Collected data
☆ ☆ ☆ ☆ ☆

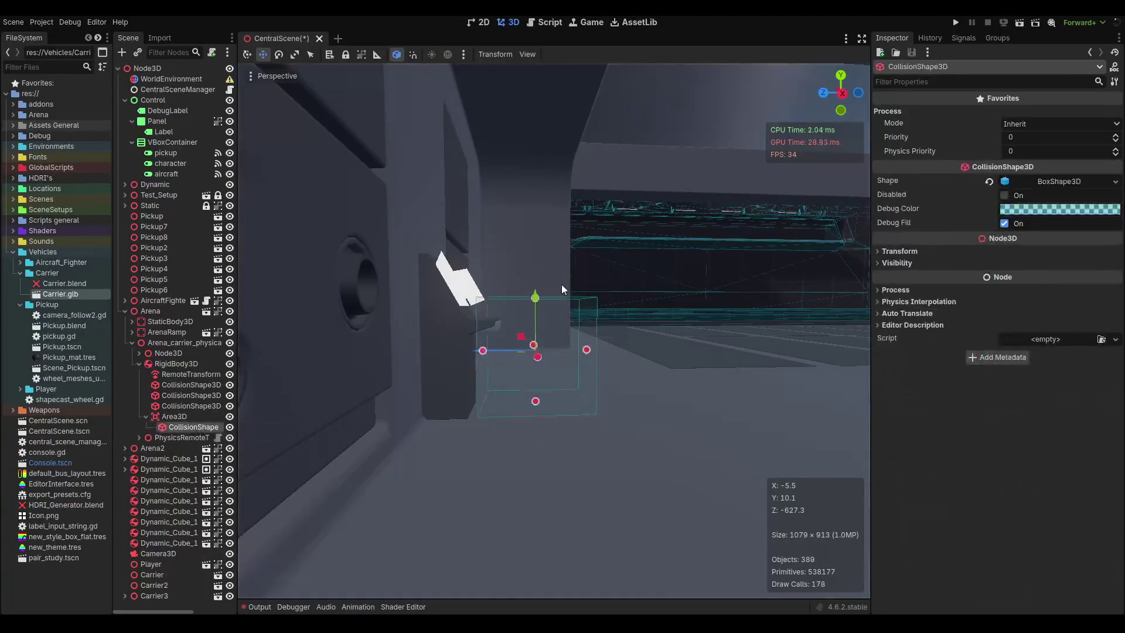
{"action": "mouse_move", "coordinate": [535, 295]}
{"action": "left_mouse_down"}
{"action": "mouse_move", "coordinate": [533, 248]}
{"action": "mouse_move", "coordinate": [493, 329]}
{"action": "mouse_move", "coordinate": [456, 321]}
{"action": "left_mouse_up"}
{"action": "mouse_move", "coordinate": [589, 307]}
{"action": "left_mouse_down"}
{"action": "mouse_move", "coordinate": [616, 306]}
{"action": "mouse_move", "coordinate": [597, 331]}
{"action": "left_mouse_up"}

☆ ☆ ☆ ☆ ☆

■ The task
Copy every record exactly as written, leaving out the pictures.

■ The answer
{"action": "mouse_move", "coordinate": [535, 295]}
{"action": "left_mouse_down"}
{"action": "mouse_move", "coordinate": [533, 248]}
{"action": "mouse_move", "coordinate": [493, 329]}
{"action": "mouse_move", "coordinate": [456, 321]}
{"action": "left_mouse_up"}
{"action": "mouse_move", "coordinate": [589, 307]}
{"action": "left_mouse_down"}
{"action": "mouse_move", "coordinate": [616, 306]}
{"action": "mouse_move", "coordinate": [597, 331]}
{"action": "left_mouse_up"}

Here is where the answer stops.